[Text provided]

# Help with Pana G7 settings??



## Frank M (Jan 7, 2016)

Hey, 

I've been a long time Canon DSLR shooter but am getting into mirrorless, so needless to say I'm a complete newb to the way Panasonic does things. 

The question I have is, with Canon, when using live view in photo modes, I am able to see a live preview of the actual image I am going to capture.  

With the Panasonic, I'm taking photos that look exposed properly on the screen but then end up being very dark in reality.

Anyway to get a similar live preview with the Panasonic?


----------



## cherylynne1 (Jan 7, 2016)

When this happens, does the meter say that the scene is properly exposed or is it underexposed? 

I don't have a Panasonic, but this happens with EVF on my Sony...sort of. If the scene is so underexposed that it will be completely black, the EVF will brighten while I'm focusing so I can see what I'm focusing on. When I release the focus, however, it does return to however dark the photo will be. But my meter will always tell me how underexposed it is.


----------



## Frank M (Jan 7, 2016)

cherylynne1 said:


> When this happens, does the meter say that the scene is properly exposed or is it underexposed?
> 
> I don't have a Panasonic, but this happens with EVF on my Sony...sort of. If the scene is so underexposed that it will be completely black, the EVF will brighten while I'm focusing so I can see what I'm focusing on. When I release the focus, however, it does return to however dark the photo will be. But my meter will always tell me how underexposed it is.

[/Text provided]
[Source material]

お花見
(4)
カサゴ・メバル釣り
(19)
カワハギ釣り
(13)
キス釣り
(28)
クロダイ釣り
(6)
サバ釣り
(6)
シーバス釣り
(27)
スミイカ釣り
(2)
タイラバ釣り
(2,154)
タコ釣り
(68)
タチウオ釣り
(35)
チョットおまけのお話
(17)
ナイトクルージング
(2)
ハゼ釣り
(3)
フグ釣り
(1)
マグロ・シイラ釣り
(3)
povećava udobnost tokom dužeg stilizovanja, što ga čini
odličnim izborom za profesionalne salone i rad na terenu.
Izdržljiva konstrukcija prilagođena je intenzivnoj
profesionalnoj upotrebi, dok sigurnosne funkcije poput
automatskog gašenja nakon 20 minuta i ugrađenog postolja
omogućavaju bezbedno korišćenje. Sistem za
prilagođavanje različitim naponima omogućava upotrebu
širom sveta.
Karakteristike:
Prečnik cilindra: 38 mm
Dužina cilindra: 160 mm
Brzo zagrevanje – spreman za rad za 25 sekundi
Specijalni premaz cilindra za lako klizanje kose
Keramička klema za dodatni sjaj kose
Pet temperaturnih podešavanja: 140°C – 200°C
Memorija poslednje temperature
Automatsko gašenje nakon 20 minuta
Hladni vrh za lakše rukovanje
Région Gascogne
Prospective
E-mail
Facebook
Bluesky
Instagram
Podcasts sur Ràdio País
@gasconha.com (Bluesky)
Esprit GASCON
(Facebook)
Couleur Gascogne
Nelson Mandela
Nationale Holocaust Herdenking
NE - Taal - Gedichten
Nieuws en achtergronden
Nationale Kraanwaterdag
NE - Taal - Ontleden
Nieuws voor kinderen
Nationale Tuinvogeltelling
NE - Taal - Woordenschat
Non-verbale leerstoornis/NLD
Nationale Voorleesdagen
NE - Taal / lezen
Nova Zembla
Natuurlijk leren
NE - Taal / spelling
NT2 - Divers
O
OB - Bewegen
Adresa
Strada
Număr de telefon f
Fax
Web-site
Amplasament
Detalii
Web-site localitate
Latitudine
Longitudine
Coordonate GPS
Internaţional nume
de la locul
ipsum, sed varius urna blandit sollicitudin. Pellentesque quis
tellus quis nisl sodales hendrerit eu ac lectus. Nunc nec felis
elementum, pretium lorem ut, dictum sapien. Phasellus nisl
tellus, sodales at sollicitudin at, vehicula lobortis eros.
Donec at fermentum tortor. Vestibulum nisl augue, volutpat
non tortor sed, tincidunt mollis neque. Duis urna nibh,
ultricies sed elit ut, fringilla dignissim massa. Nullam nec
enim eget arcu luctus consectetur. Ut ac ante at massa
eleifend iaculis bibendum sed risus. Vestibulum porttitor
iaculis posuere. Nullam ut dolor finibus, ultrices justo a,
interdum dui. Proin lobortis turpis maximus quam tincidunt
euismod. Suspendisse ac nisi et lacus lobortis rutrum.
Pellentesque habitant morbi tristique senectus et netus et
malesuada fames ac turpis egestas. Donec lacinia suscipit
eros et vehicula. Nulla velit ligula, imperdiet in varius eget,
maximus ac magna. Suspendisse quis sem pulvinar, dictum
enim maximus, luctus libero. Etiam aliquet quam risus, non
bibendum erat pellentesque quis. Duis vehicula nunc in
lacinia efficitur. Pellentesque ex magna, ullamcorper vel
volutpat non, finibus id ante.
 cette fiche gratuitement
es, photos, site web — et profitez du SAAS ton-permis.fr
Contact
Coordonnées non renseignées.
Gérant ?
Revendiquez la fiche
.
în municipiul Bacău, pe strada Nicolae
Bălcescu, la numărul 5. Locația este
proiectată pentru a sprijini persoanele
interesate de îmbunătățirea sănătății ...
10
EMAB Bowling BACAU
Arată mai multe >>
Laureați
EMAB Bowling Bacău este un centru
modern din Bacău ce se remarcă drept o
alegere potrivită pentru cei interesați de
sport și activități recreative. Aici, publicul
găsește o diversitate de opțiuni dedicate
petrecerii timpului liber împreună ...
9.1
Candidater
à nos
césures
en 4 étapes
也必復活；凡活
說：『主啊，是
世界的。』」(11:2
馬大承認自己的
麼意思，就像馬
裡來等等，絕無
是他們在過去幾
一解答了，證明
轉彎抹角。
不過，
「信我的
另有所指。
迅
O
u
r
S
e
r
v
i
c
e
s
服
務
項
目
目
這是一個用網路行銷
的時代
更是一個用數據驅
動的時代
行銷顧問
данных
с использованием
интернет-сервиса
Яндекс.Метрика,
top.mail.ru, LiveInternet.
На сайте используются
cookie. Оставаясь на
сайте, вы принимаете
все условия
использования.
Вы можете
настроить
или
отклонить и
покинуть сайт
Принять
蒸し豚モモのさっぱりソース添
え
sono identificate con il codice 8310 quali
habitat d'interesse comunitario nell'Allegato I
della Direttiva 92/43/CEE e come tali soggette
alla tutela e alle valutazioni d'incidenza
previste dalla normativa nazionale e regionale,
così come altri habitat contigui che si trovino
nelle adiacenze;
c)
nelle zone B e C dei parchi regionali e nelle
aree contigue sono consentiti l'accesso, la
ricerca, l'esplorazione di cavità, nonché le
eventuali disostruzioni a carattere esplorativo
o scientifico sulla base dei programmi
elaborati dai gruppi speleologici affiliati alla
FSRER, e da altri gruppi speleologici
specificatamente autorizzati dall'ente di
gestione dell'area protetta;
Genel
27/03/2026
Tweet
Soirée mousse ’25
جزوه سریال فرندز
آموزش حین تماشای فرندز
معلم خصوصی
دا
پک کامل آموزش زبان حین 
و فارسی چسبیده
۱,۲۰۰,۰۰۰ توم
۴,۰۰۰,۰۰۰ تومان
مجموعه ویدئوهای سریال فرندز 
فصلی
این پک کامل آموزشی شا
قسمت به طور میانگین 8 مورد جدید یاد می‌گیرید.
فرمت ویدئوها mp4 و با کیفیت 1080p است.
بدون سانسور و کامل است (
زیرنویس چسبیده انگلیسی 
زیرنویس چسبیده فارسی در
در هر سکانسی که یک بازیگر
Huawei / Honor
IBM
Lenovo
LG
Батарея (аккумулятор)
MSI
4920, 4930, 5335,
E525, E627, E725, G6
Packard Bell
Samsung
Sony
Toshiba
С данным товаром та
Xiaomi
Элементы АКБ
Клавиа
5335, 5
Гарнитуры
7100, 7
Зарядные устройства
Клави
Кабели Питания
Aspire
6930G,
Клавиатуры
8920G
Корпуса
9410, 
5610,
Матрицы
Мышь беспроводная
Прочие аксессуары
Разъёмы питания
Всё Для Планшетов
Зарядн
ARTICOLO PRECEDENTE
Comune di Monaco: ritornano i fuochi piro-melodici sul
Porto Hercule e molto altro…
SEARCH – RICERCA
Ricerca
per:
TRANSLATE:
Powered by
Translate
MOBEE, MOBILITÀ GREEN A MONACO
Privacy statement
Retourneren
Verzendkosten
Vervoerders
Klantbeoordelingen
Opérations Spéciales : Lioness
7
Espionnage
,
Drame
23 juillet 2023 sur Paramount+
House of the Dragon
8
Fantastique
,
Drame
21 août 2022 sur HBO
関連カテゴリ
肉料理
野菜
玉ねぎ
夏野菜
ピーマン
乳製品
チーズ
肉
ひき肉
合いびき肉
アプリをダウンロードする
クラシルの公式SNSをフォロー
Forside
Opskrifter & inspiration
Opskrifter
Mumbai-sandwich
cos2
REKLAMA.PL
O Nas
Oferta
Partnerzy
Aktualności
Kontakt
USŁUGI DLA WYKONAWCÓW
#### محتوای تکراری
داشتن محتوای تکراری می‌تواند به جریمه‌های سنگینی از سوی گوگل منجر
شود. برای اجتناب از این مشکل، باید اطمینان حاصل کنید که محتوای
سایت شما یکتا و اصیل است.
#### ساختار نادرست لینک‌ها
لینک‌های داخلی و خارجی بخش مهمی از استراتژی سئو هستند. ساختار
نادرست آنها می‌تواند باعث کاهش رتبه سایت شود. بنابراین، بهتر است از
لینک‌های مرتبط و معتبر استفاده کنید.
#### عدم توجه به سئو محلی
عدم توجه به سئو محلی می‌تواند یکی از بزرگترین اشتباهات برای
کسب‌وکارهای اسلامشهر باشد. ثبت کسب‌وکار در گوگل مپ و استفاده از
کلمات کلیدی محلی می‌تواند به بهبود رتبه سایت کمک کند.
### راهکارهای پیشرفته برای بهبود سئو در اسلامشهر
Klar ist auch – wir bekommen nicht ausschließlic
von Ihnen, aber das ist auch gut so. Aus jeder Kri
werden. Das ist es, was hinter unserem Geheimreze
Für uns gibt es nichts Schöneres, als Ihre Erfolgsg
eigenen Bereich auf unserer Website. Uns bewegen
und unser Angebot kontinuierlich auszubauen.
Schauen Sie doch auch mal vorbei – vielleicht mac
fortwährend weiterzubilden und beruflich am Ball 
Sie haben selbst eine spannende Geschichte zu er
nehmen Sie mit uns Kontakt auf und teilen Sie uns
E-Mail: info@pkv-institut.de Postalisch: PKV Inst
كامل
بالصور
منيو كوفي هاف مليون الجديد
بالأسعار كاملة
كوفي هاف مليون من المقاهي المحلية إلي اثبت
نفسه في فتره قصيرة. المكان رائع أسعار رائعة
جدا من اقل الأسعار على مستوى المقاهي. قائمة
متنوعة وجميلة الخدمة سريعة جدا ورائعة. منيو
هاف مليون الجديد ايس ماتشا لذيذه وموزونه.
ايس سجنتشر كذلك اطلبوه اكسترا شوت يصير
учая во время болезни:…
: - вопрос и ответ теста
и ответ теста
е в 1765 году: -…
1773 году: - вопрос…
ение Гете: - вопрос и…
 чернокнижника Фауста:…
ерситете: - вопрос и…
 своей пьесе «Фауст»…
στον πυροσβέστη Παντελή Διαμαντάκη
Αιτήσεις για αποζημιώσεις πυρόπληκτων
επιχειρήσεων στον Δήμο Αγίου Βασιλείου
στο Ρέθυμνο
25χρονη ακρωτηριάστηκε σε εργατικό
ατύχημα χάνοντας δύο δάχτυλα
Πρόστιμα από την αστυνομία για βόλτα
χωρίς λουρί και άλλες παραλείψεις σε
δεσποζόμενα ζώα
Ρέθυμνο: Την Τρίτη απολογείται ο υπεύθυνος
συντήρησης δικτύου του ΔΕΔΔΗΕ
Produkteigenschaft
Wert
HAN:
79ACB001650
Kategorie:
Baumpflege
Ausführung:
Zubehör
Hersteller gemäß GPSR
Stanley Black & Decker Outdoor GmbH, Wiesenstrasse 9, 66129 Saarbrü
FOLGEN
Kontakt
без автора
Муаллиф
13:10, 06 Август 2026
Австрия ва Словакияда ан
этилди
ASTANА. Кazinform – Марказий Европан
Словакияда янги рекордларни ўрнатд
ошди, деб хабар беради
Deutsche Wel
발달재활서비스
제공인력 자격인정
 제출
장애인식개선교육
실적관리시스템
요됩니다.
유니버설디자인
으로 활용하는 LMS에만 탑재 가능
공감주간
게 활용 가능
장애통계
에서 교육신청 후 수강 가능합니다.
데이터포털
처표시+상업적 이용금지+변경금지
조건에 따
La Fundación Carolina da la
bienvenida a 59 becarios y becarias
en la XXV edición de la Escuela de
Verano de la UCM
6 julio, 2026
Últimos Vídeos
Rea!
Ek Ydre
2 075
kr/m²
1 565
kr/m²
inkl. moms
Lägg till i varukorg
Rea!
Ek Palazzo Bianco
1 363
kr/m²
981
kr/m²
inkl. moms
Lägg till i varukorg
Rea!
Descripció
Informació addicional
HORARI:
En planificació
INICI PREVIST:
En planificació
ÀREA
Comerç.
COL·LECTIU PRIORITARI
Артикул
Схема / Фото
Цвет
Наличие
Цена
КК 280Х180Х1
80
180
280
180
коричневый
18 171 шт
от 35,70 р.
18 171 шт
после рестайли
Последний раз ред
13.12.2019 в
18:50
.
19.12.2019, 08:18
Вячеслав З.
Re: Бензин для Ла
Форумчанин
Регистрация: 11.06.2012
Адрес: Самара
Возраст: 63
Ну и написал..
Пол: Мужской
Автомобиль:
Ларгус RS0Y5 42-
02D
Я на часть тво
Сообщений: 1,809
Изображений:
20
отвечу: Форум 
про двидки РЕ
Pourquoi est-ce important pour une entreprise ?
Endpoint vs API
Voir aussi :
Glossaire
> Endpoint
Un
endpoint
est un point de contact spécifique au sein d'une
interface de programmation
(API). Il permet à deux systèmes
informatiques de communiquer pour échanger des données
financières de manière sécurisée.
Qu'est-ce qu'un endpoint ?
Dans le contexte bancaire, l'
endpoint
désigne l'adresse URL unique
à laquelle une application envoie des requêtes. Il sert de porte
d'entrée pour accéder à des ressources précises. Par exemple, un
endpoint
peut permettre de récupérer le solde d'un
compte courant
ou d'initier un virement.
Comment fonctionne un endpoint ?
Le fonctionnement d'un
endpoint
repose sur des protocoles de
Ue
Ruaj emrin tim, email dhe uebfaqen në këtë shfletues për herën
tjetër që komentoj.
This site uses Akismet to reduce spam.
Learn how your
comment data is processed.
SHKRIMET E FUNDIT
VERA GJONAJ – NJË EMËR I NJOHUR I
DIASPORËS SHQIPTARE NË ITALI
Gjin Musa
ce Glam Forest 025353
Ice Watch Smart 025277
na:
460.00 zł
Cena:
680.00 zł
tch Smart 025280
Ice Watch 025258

[/Source material]

Instruction: Reproduce the forum thread about the Panasonic G7 settings word for word, from start to finish.

Finished task:
# Help with Pana G7 settings??



## Frank M (Jan 7, 2016)

Hey, 

I've been a long time Canon DSLR shooter but am getting into mirrorless, so needless to say I'm a complete newb to the way Panasonic does things. 

The question I have is, with Canon, when using live view in photo modes, I am able to see a live preview of the actual image I am going to capture.  

With the Panasonic, I'm taking photos that look exposed properly on the screen but then end up being very dark in reality.

Anyway to get a similar live preview with the Panasonic?


----------



## cherylynne1 (Jan 7, 2016)

When this happens, does the meter say that the scene is properly exposed or is it underexposed? 

I don't have a Panasonic, but this happens with EVF on my Sony...sort of. If the scene is so underexposed that it will be completely black, the EVF will brighten while I'm focusing so I can see what I'm focusing on. When I release the focus, however, it does return to however dark the photo will be. But my meter will always tell me how underexposed it is.


----------



## Frank M (Jan 7, 2016)

cherylynne1 said:


> When this happens, does the meter say that the scene is properly exposed or is it underexposed?
> 
> I don't have a Panasonic, but this happens with EVF on my Sony...sort of. If the scene is so underexposed that it will be completely black, the EVF will brighten while I'm focusing so I can see what I'm focusing on. When I release the focus, however, it does return to however dark the photo will be. But my meter will always tell me how underexposed it is.